Note carefully these statements from the February 4, 2004, Charlotte Observer: “Antibiotics, the drugs that have saved millions of lives over the last 60 years, are failing their mission, outsmarted by the oldest, most successful life form on the planet: bacteria. The cause is the mishandling of the very antibiotics created to cure infections. Decades of overuse in treating humans and misuse in animal food production have caused mutant bacteria to flourish, creating new generations of super germs impervious to virtually all known antibiotic treatment. In short, our saviours have become our assassins….
‘The bugs are getting better, and we’re running out of drugs,’ says Barry Kreiswirth, a principal investigator at Public Health Research Institute in Newark, NJ, and director of its TB Center. ‘I mean, everything is going in the wrong direction,’ he added. ‘We’re going back to 1944, before penicillin, because we can’t treat these infections…. We’re just creating this monster.’”
Also, think about these powerful statements from Lisa Sanders, M.D., as reported in The New York Times (March 16, 2003): “A decade ago, I stood alongside my 99 fellow freshmen as we were welcomed into the ranks of medicine in a ‘white coat ceremony.’ Here, on our first day of med school, we were presented with the short white coats that proclaimed us part of the mystery and the discipline of medicine. During that ceremony, the dean said something that was repeated throughout my education: half of what we teach you here is wrong—unfortunately, we don’t know which half. At the time it was hard to believe.
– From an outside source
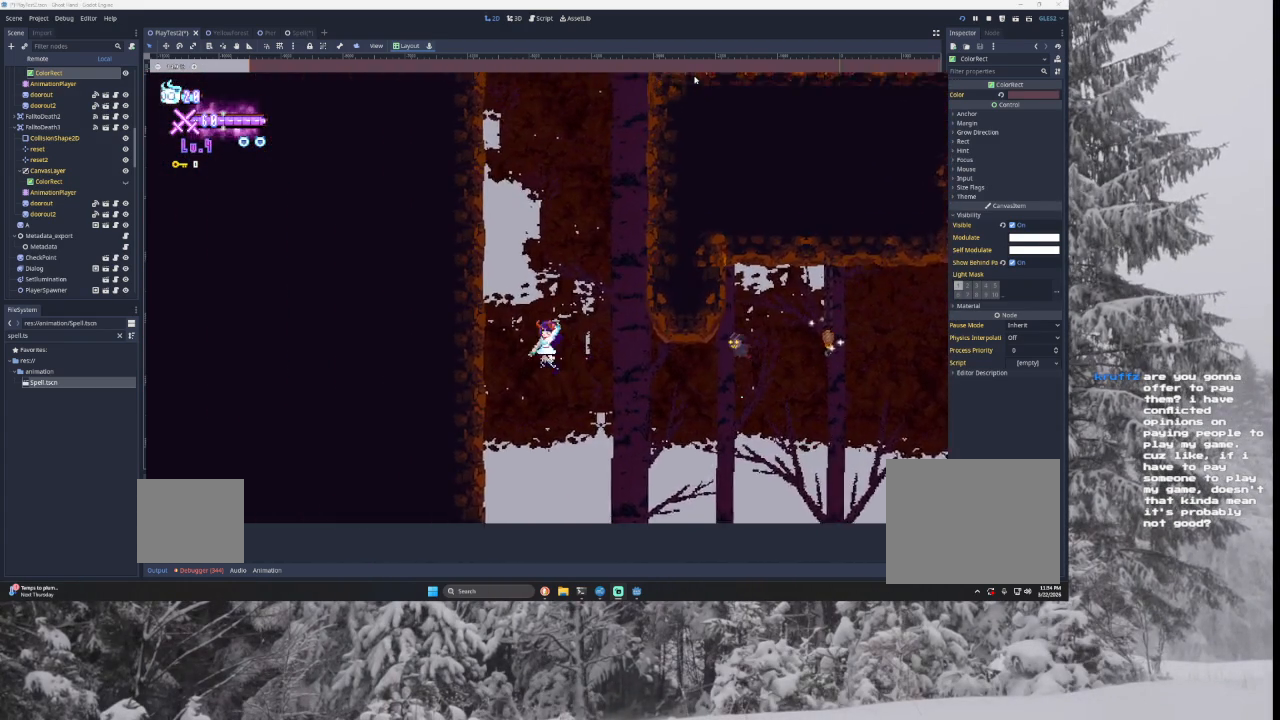
{"buttons": ["TRIANGLE"], "left_stick": "center", "right_stick": "center", "events": [[167, "TRIANGLE", "up"], [300, "TRIANGLE", "down"], [333, "left_stick", "center"]]}
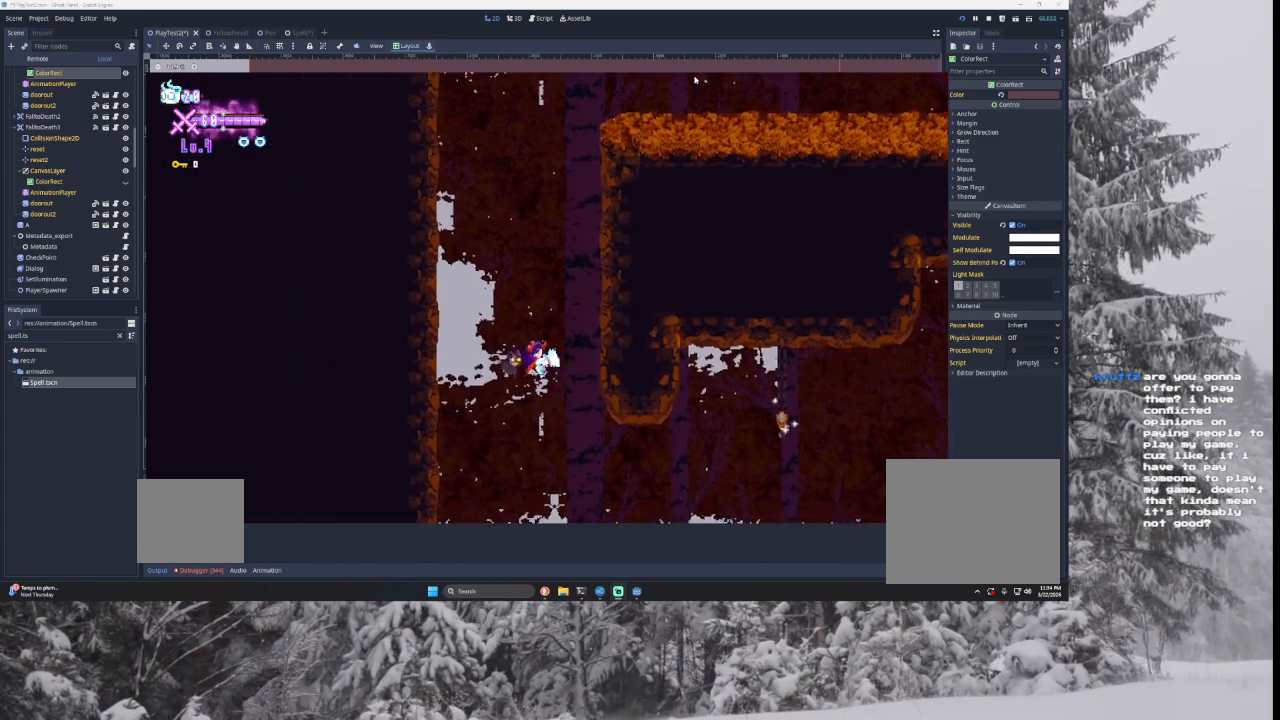
{"buttons": [], "left_stick": "center", "right_stick": "center", "events": [[100, "TRIANGLE", "up"], [167, "TRIANGLE", "down"], [500, "TRIANGLE", "up"]]}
Within those walls, in the anatomy lab, in the lecture hall, you feel that you are being shown the secrets of how the body is put together, how it lives, how it works, how it dies. It has the feel of authority and certainty. Like math, it has a feeling of inevitability. But now, as a practicing doctor and teacher of residents, I relive that dean’s aphorism daily. Medicine is, and always has been, an evolving discipline. And this necessarily means that what we know about medicine is constantly changing; that medicine is forever putting forth, and simultaneously upending, assumptions. This is particularly true at this moment. Virtually all of our medical therapeutic options are being questioned, evaluated and re-evaluated by researchers across the globe.” Dr. Sanders admits that some of the top professors in medical school acknowledge that “half” of what they teach may be wrong. So in which “half” are you going to put your faith?
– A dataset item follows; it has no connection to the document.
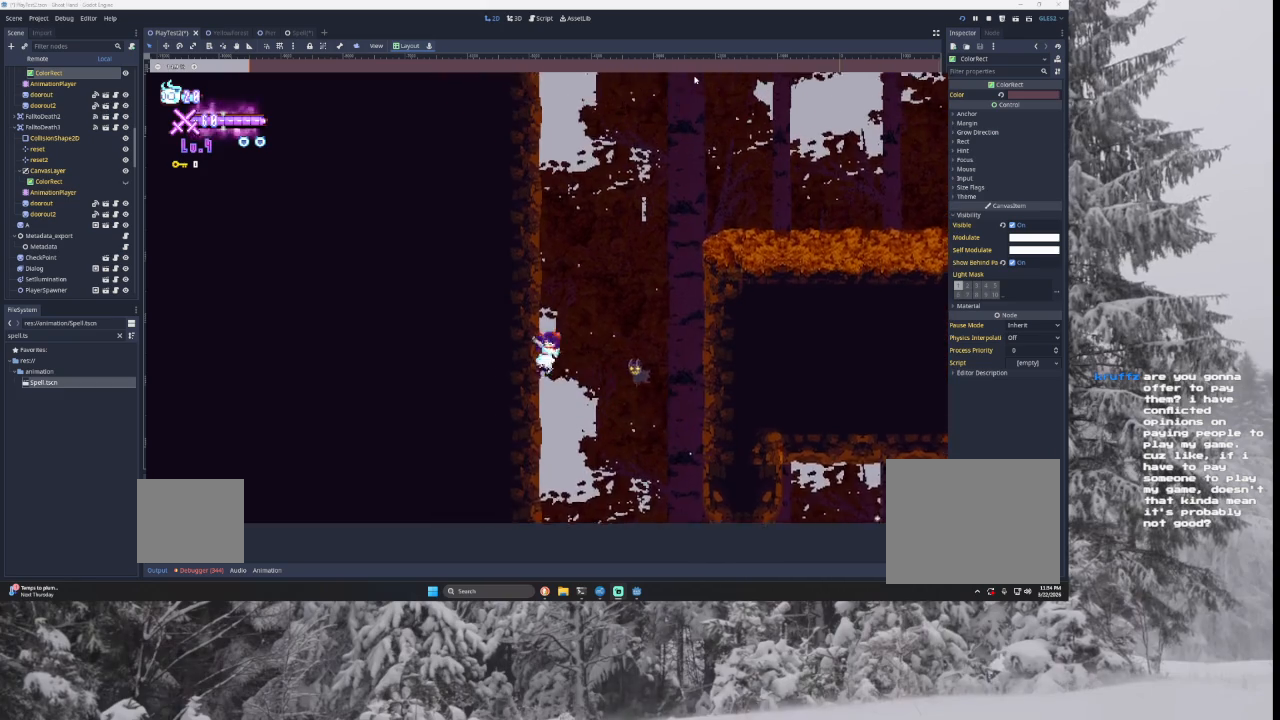
{"buttons": ["TRIANGLE"], "left_stick": "center", "right_stick": "center", "events": [[100, "TRIANGLE", "down"], [400, "TRIANGLE", "up"], [500, "TRIANGLE", "down"]]}
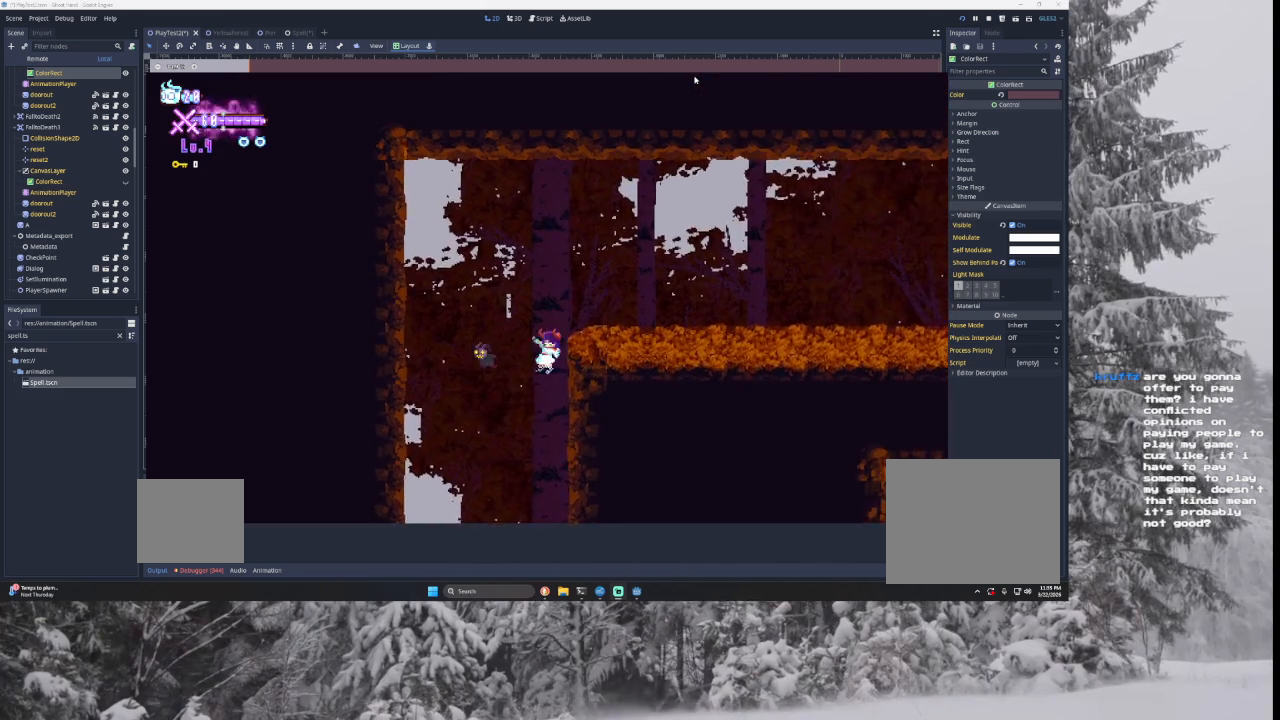
{"buttons": ["TRIANGLE"], "left_stick": "right", "right_stick": "center", "events": [[333, "TRIANGLE", "up"], [467, "TRIANGLE", "down"], [500, "left_stick", "right"]]}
Additionally, note carefully the following facts from the Public Citizen Newsletter of July 2002: 70 percent of doctors treating Medicare patients flunked an exam on their knowledge of prescribing for older adults. The majority of physicians who were asked to take the exam refused, often giving as their reason that they had a “lack of interest in the subject.” A few of patients taking three or more drugs were given drugs with one or more harmful interactions with other drugs.
Every minute, two people are hospitalized for adverse drug reactions (1,500,000 a year) and there is a death every five minutes and 15 seconds (100,000 a year). Every three-and one-quarter minutes, someone suffers drug-induced or drug-worsened memory loss (163,000 a year). It is reversible if you know which drug was the cause.
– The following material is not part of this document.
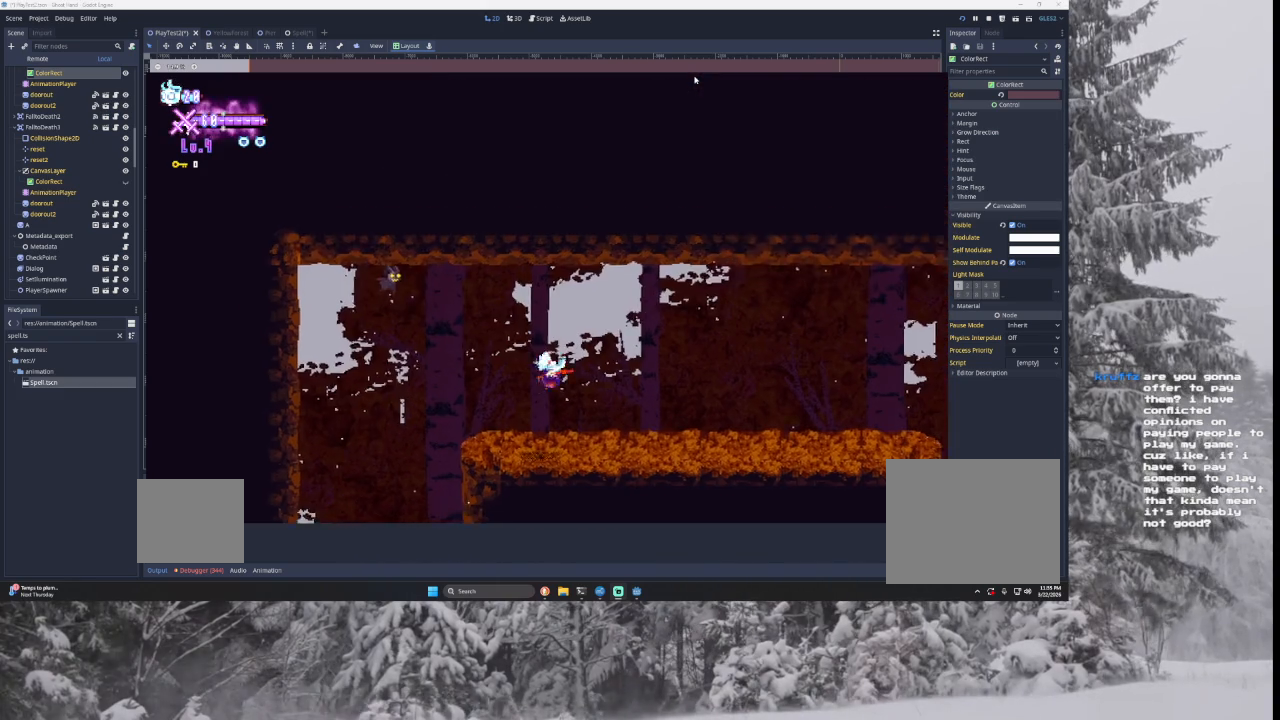
{"buttons": [], "left_stick": "right", "right_stick": "center", "events": []}
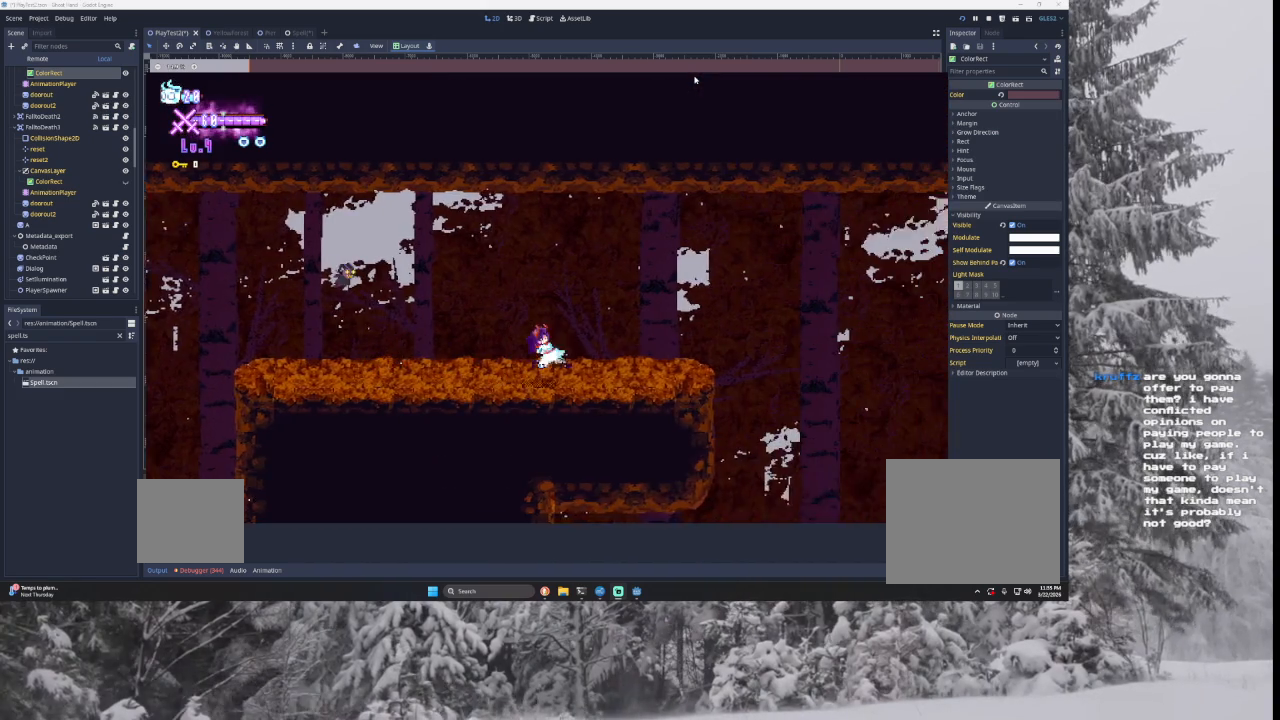
{"buttons": [], "left_stick": "right", "right_stick": "center", "events": [[300, "TRIANGLE", "down"], [467, "TRIANGLE", "up"]]}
“Healing vs. medicine” has long been an issue of discussion in the faith community. Doctors and medicine have been attacked as evil, yet the Bible three times records Christ saying that physicians are for the sick (Matthew 9:12; Mark 2:17; Luke 5:31), and Luke is called the “beloved physician” (Colossians 4:14). Medicines have been categorized as evil poisons that defile the body, and the use of natural substances as more virtuous. Yet many medicines are derived from plant substances, and their composition is merely more consistent and concentrated. People will go to a dentist, yet reject going to a doctor, even though the dentist may perform some procedures similar to what a doctor might perform.